Most parents find it difficult to tolerate a teen whom they feel isn't trying. His or her refusal to do homework is often an indirect way of expressing anger and confusion. Under-achievement in kids can be caused by many things:
- Emotional upset. The teen who has experienced a death in the family or whose parents are going through a divorce is very likely to go through a period of underachievement.
- Mild learning disabilities or an unrecognized physical problem such as a vision or hearing difficulty.
- Overly high parental expectations. Dad may be a neurosurgeon, but Johnny may want to play in a rock band right now, and if the academic pressure is too strong, Johnny may rebel.
- Peer pressure, especially among teens: “If I do too well, my friends won't like me.”
Before trying any “remedies,” get a second opinion. If your teen's teachers feel he's doing pretty well (and if they have the test scores to prove it), it's worth listening.
Next, you might consider whether your underachiever has hit a downward spiral because she's disorganized or just doesn't know how to cope with a busy schedule with several subjects to work on every night. (Refer to Homework Tips for Teens on helping your teen get organized.)

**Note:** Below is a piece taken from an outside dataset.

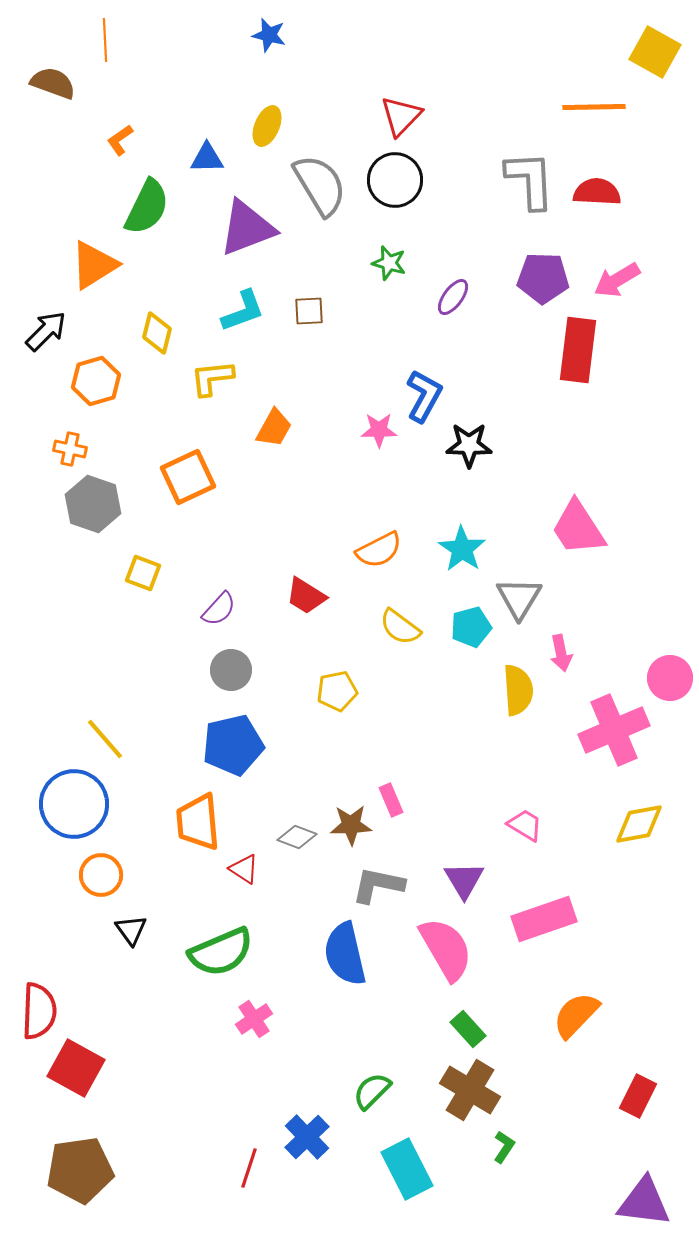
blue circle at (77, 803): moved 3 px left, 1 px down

Though it may be hard for parents to accept, not all children are academically inclined. But even if your teen isn't a scholar, he can be great at many other things. He may be a wonderful jazz pianist, or have excellent painting skills. Or maybe he's just a really nice kid. Your job as a parent is helping your teen find what he's good at, and what he really loves—whether it's helping the poor, working with tools, or starting a business. Many things are possible for people of all abilities, and if you believe in your teen—no matter what— you make his road that much easier.

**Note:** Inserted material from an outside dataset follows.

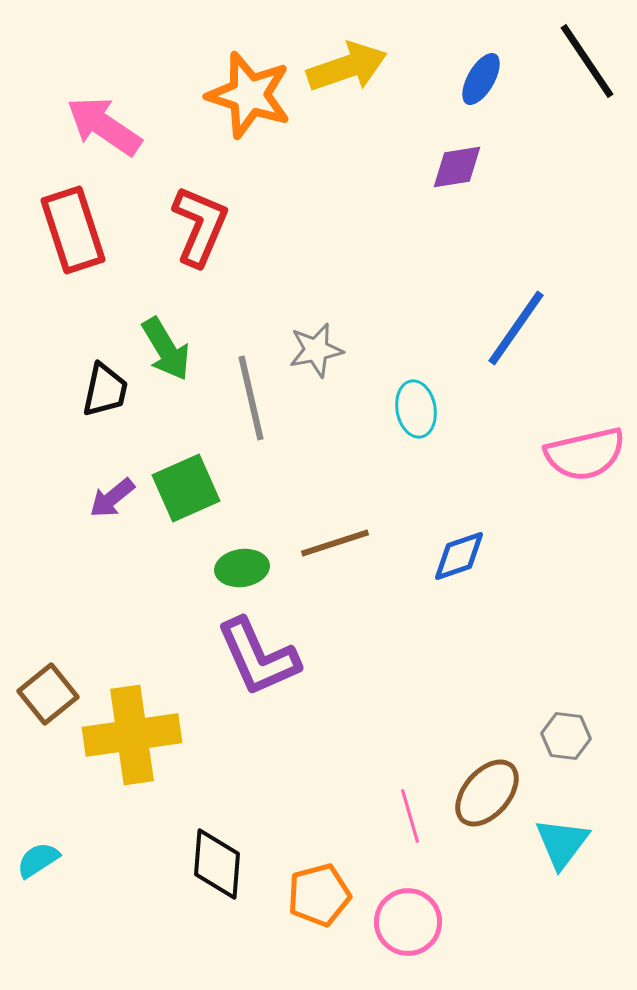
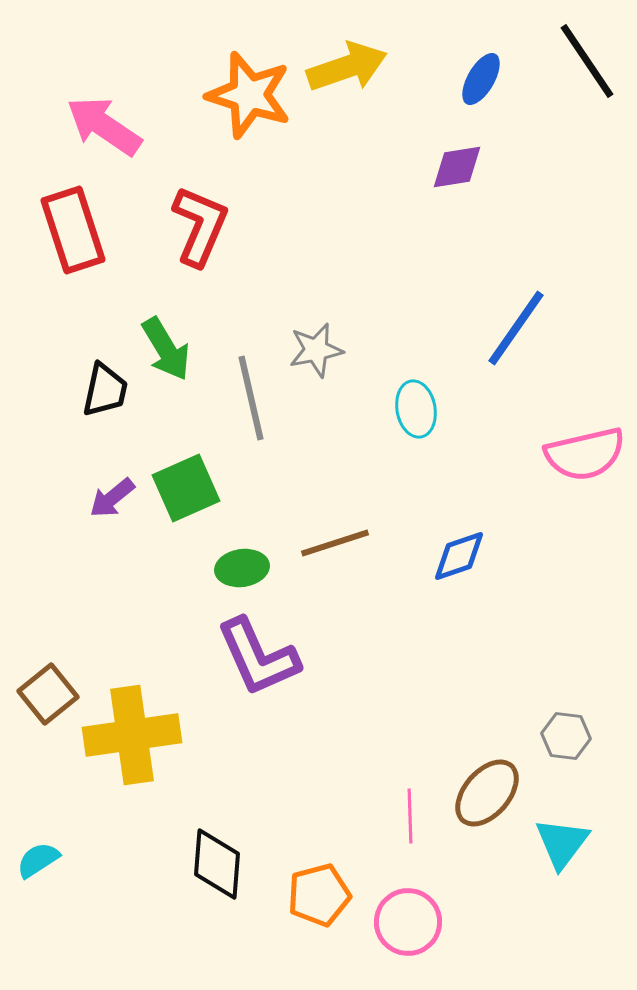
pink line: rotated 14 degrees clockwise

Sometimes, one of the best ways to help an underachiever is to not get directly involved in homework. Find out how much time he should be spending on homework every night and then require that that amount of time be invested. Make sure he touches base with you, your spouse, or an older sibling to show that he made an effort to do his work. Then check to see that the work makes it into the backpack. (Doing the work but not taking it to school is another form of self-sabotage for the underachiever.)
After the elapsed time, encourage your teen to do something he likes—whether it's painting or biking or tinkering under the hood of his car. Having him do something in which he excels will help bolster the confidence he needs to try school challenges.
Offering emotional support (underachievers generally have low self-esteem) helps immensely, but ultimately, the under-achiever has to decide to do it for himself. Show acceptance and affection for your child and make certain that he knows you love him no matter what his academic standing.
Progress may be exceedingly slow, but express pleasure in anything. An improvement from a C to a C+ is a good start. A few forays into grades of B- and above will prove to the under-achiever that he is capable of better work and nothing terrible will happen if he does it.
If you feel you're making no progress, consult a professional. (See Getting Help for a Troubled Teen for information on finding counseling help.) Underachievement often has deep psychological roots, and if you're not making headway with your teen, you'd be wise to contact someone who can help discover what's bothering him.